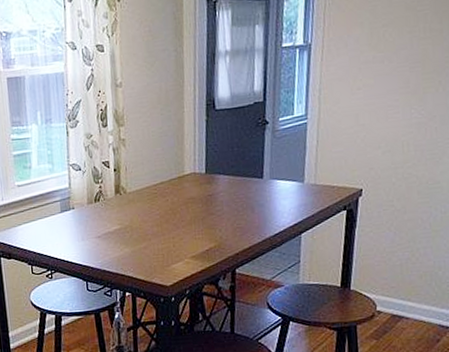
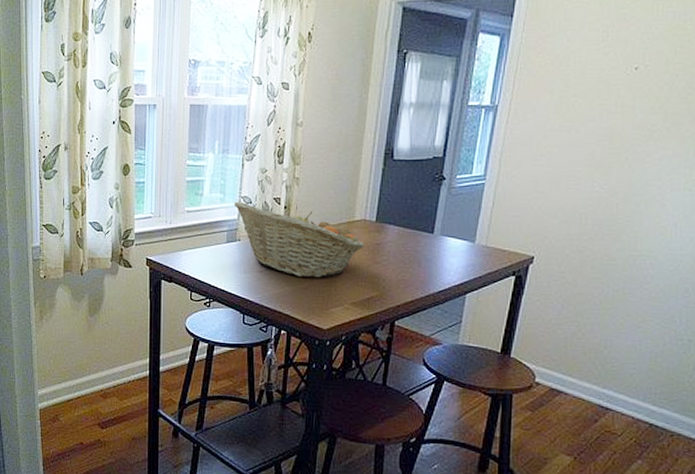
fruit basket: none [63,169,197,238] -> present [233,201,364,278]

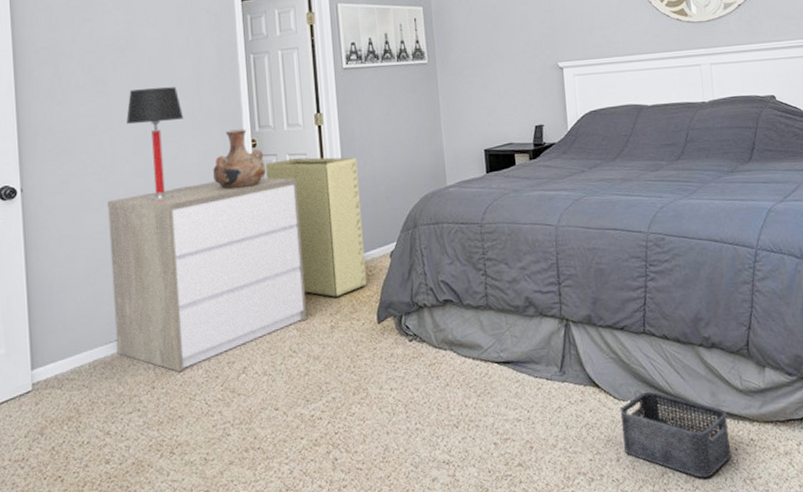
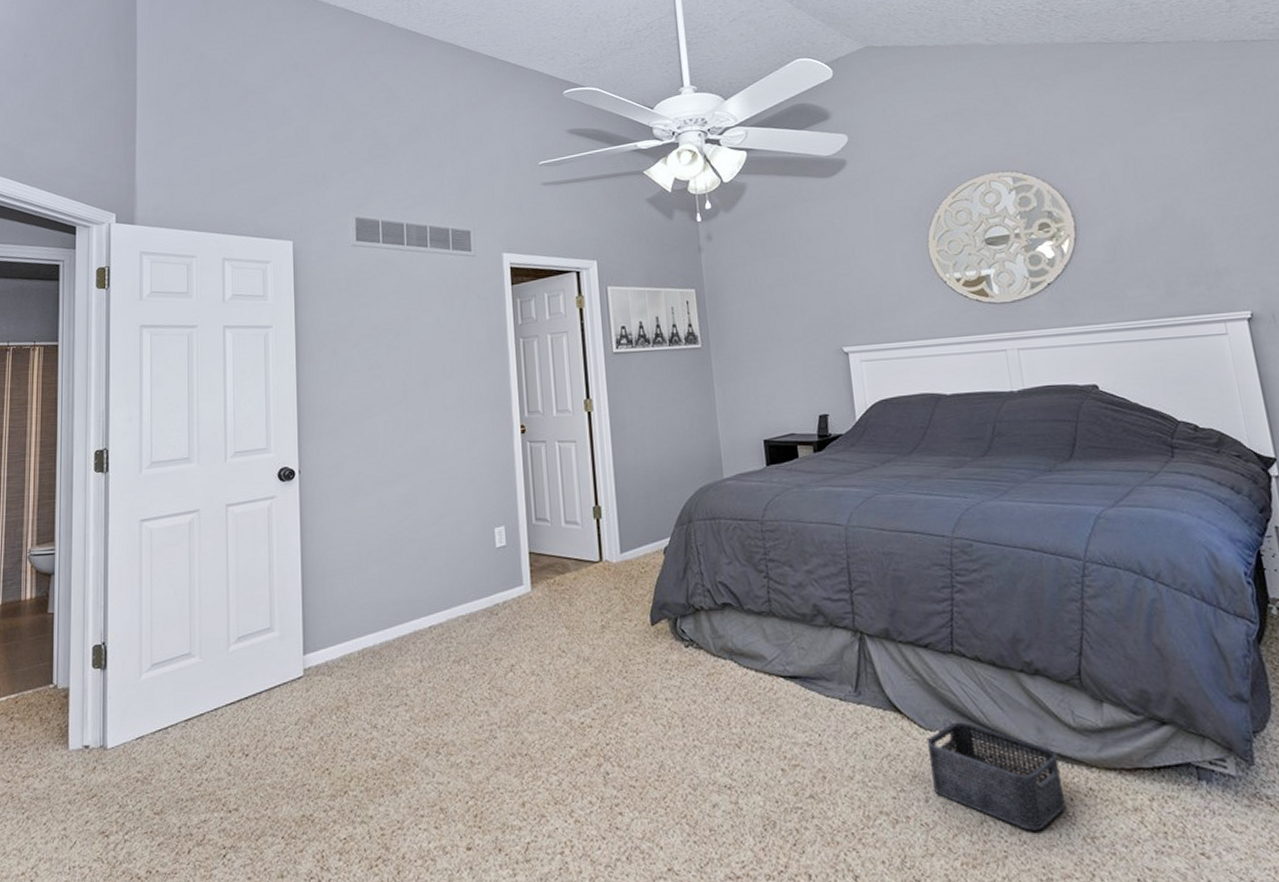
dresser: present [107,177,308,373] -> none [379,464,577,667]
table lamp: present [126,87,184,200] -> none [399,371,455,485]
vase: present [213,129,265,190] -> none [482,414,534,477]
laundry hamper: present [266,157,367,298] -> none [535,444,640,596]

══════════════════════════════

* [What needs to be done]: Reproduce each entry precisely; the pictures stay out.

* [Task output]:
fruit basket: none [63,169,197,238] -> present [233,201,364,278]

dresser: present [107,177,308,373] -> none [379,464,577,667]
table lamp: present [126,87,184,200] -> none [399,371,455,485]
vase: present [213,129,265,190] -> none [482,414,534,477]
laundry hamper: present [266,157,367,298] -> none [535,444,640,596]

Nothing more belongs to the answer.